Пес оказался увесистым, мы шли совсем медленно. Да и в траве под сапогами жулькала вода, подсовывались бугры. Хмелинка никак не оправдывала названия речки, она по сути была канавкой с тихой водой, где поглубже — по локоть вытянутой руки, где вовсе мелкой — мышонок лап не замочит. А за что хмелю цеплять свои усы, вокруг чего обвиваться? Видимо, все ушло вместе с вырубками. И все же, когда я передал Арса хозяину, срезал длинную дудку пикана и потянул через нее, вода оказалась холодной, вкусной. В ней чувствовалось движение: в травах у подола увалов шевелились роднички, ручейки, подталкивали ее к Соколке.
И ни одной рыбешки, даже малька! Мы отложили мечту об ухе на обратный путь, искали только места, где можно разжечь костер, держались края березников.

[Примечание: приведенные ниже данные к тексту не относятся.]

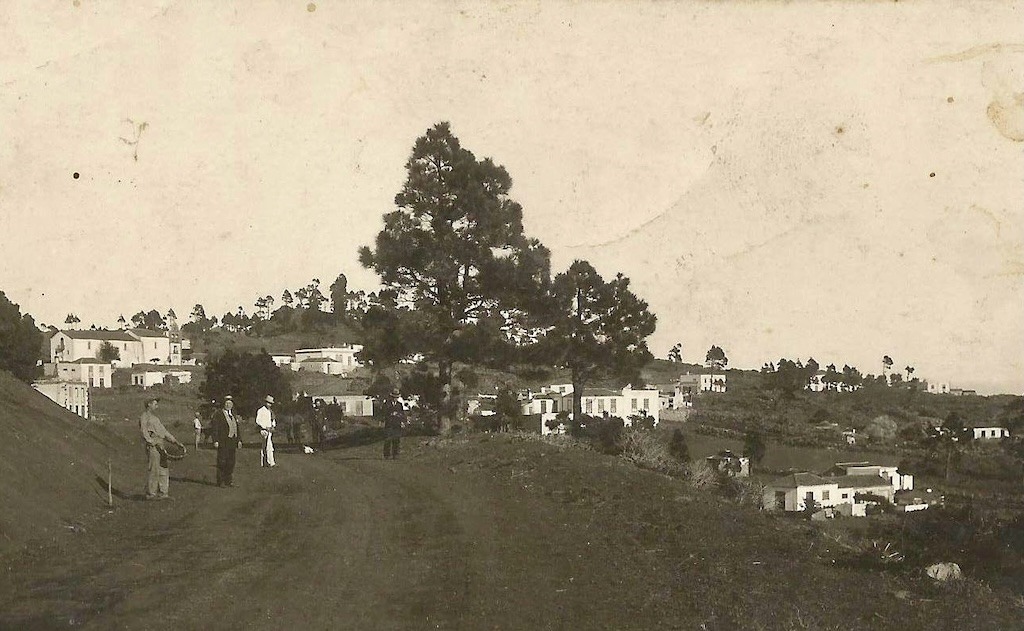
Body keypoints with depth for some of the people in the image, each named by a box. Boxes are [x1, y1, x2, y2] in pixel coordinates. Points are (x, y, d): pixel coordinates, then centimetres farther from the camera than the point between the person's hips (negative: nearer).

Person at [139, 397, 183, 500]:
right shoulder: (144, 416, -2)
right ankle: (150, 493, -1)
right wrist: (152, 442, -20)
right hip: (152, 446, -9)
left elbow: (164, 431, 27)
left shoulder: (155, 417, 25)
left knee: (164, 470, 7)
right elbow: (144, 432, -12)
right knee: (153, 470, -8)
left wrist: (175, 441, 21)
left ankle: (162, 493, 11)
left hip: (160, 446, 9)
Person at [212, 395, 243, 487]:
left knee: (231, 462, 7)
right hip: (223, 442, -6)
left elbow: (238, 428, 19)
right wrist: (215, 440, -14)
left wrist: (239, 440, 12)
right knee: (222, 462, -4)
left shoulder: (233, 415, 17)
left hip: (232, 441, 6)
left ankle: (229, 481, 15)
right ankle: (220, 482, 2)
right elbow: (215, 428, -7)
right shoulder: (218, 414, -1)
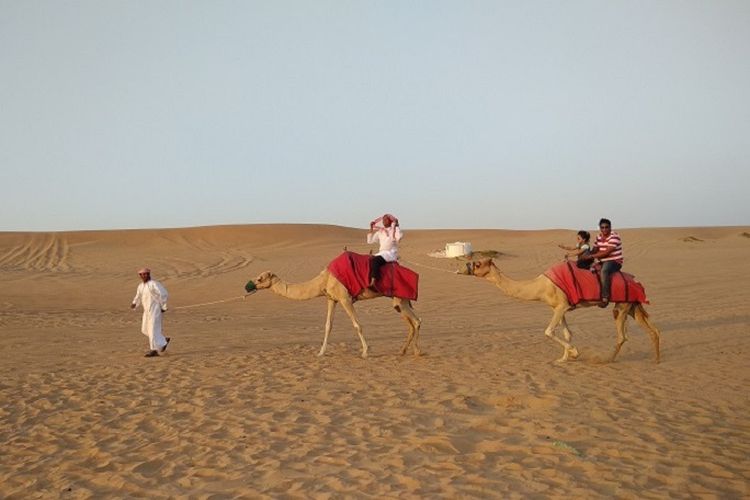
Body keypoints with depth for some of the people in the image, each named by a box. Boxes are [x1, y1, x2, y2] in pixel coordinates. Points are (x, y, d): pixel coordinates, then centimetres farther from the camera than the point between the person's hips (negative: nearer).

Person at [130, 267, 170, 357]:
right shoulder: (140, 286, 12)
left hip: (155, 310, -9)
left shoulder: (154, 284, -13)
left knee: (153, 329, -10)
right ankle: (163, 341, 23)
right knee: (145, 330, 11)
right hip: (147, 310, 9)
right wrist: (134, 304, 0)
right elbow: (138, 297, 20)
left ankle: (154, 350, -3)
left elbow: (164, 295, -15)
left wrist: (164, 307, -14)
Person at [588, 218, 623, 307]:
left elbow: (606, 252, -22)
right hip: (603, 262, 9)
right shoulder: (599, 237, 9)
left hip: (615, 261, -9)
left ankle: (605, 298, -38)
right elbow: (595, 250, 13)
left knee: (604, 270, -37)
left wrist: (591, 256, -21)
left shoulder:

В долине заметно вечерело, льнули комарихи, на глаза посыпались мокрецы. Не возвращаться же назад, все равно до темноты не успеем выйти из болотины! Идти вверх сквозь старую вырубку? Березняк и осинник поверх лесоповала прикидываются светленькими да чистенькими, а углубись — штаны обдерешь, ноги сломаешь.
Арс маленько оклемался, попросился на самостоятельную работу. Но почему-то жался к сапогу хозяина, иногда предупреждающе ворчал. Серые тени густели, что-то в них шевелилось, следило за нами. Алексей мелко подрагивал. Он плохо переносил холод, быстро мерз. Мы почти не разговаривали, научились за годы братской жизни понимать друг друга, да и вообще в лесу лишними, пустыми кажутся слова.